Ein fünfter Platz als bestes Ergebnis bei der Junioren-WM

Innsbruck, 

13. März 2026
Skeleton-Junioren-WM in Altenberg bei April-Wetter. Roman Tanzer (23) holte am Donnerstag in seinem letzten Junioren-Jahr Platz 5 (+1,22).

„Eine gewaltige Leistungssteigerung für ihn: Im Vorjahr war Roman in St. Moritz Siebzehnter“, sagt Skeleton-Nationalteamtrainer Michael Grünberger. „Mit der Qualität seiner Läufe bin ich sehr zufrieden. Er hat sich die Linien in Altenberg mit seiner Trainerin Agathe Bessard wirklich gut erarbeitet.“

Aufholbedarf sieht Grünberger sowohl bei der Startzeit als auch beim Material. „Das ist ein Auftrag an den Verband und mich als Nationalteamtrainer, dass wir auch unsere nachrückende Garde im Europacup und Weltcup mit breiterem Material ausrüsten. Für diese Bedingungen mit hoher Luftfeuchtigkeit und hohen Temperaturen fehlt Roman schlicht der richtige Schlitten. Wenn wir nicht in Schönheit sterben wollen, müssen wir da den nächsten Schritt gehen.“

Die Medaillen gingen an Yaroslav Lavreniuk (UKR, 1:53,52) vor Davis Valdovskis (LAT, +0,18) und Guoqing YU (CHN, +0,76).

Tanzers Teamkolleginnen hatten danach mit ähnlich schweren Bahnbedingungen zu kämpfen. Annia Unterscheider (22) belegte nach zwei durchwachsenen Läufen (9. und 8. Laufzeit) Rang 7 (+1,15), Teamkollegin Sarah Baumgartner (18) schob sich nach einem schweren Fehler in Lauf 1(13. Laufzeit) mit der drittbesten Laufzeit (58,34) im zweiten Heat auf Platz 11 (+1,53). In der U20-Wertung bedeutete das Platz 6 (+1,49).
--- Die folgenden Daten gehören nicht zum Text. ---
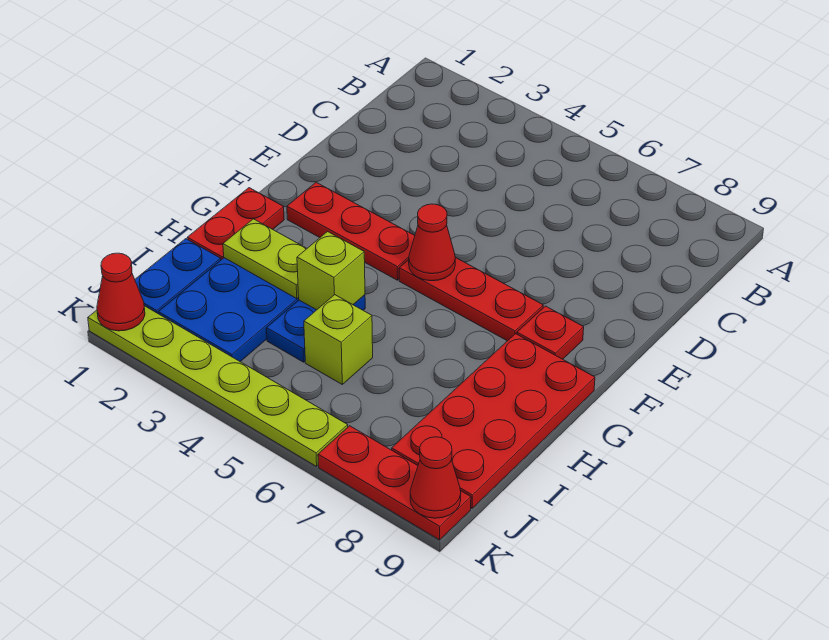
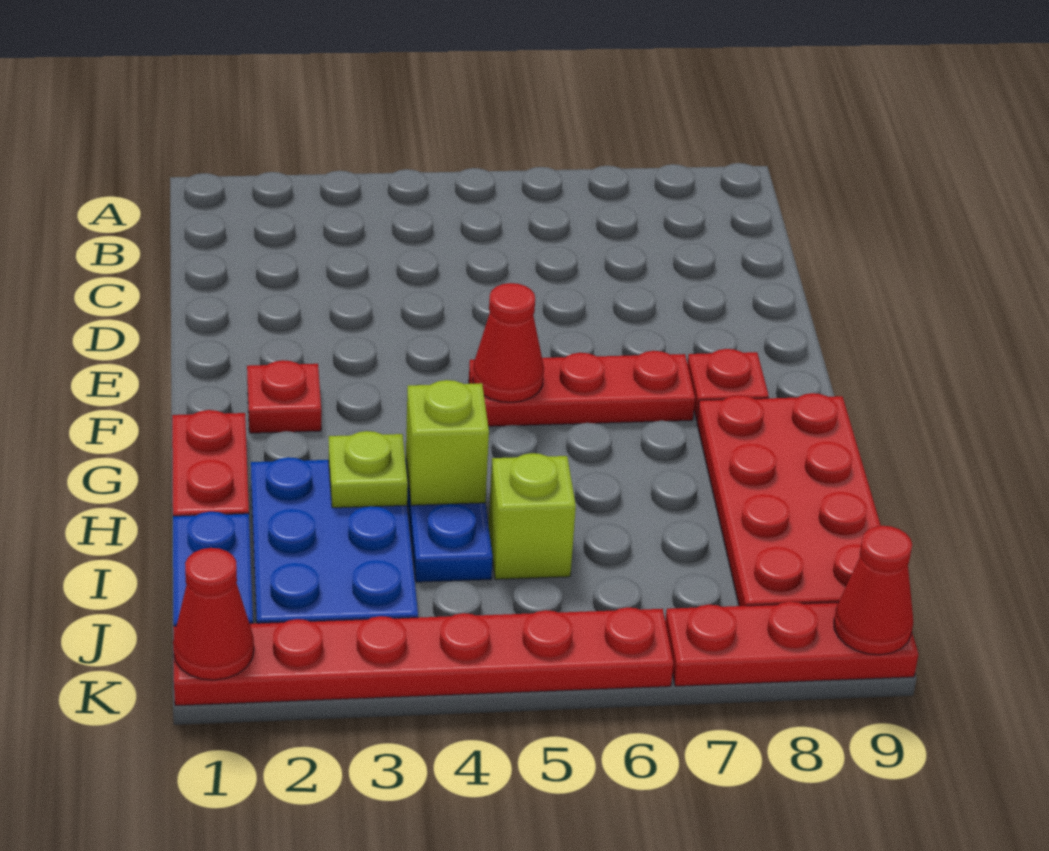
red 1x3 plate [287,182,415,280] -> red 1x1 plate [247,360,321,433]
lime 1x2 plate [223,219,307,299] -> lime 1x1 plate [329,431,408,508]
lime 1x6 plate [88,306,348,466] -> red 1x6 plate [173,607,674,706]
Die deutschen Damen feierten einen Dreifachsieg durch Viktoria Hansova (1:56,16), Marie Angerer (+0,04) und Cosima Sebastian (+0,24). Bei den U20-Damen war es ein Doppelsieg durch Marie Angerer (1:56,20) und Cosima Sebastian (+0,20). Bronze ging an die Chinesin Yuxin Liang (+0,71).

Grünberger: „Annia Unterscheider hat ihre Trainingsleistungen nicht ins Rennen umsetzen können, wahrscheinlich hat sie sich selbst zu viel Druck gemacht. Die Linien waren gut, der Speed hat gefehlt. Sarah Baumgartner hat mit der drittbesten Laufzeit angedeutet welches Potenzial in ihr steckt.“

Im Mixed Teambewerb am Freitag bestätigte die junge Salzburgerin, dass sie mit der technisch anspruchsvollen Bahn immer besser zurechtkommt und legte nach bester Reaktionszeit (0,12) und viertbester Startzeit wieder die drittbeste Zeit bei den Damen hin. Teamkollege Roman Tanzer hielt Österreich bis zur zweiten Zwischenzeit auf Medaillenkurs, erwischte aber mit einer Zeit von 53,62 Sekunden (elfter und letzter Platz bei den Herren) am Ende den schlechtesten Lauf dieser Woche. In Summe blieb Rang 8 bei insgesamt elf Paarungen.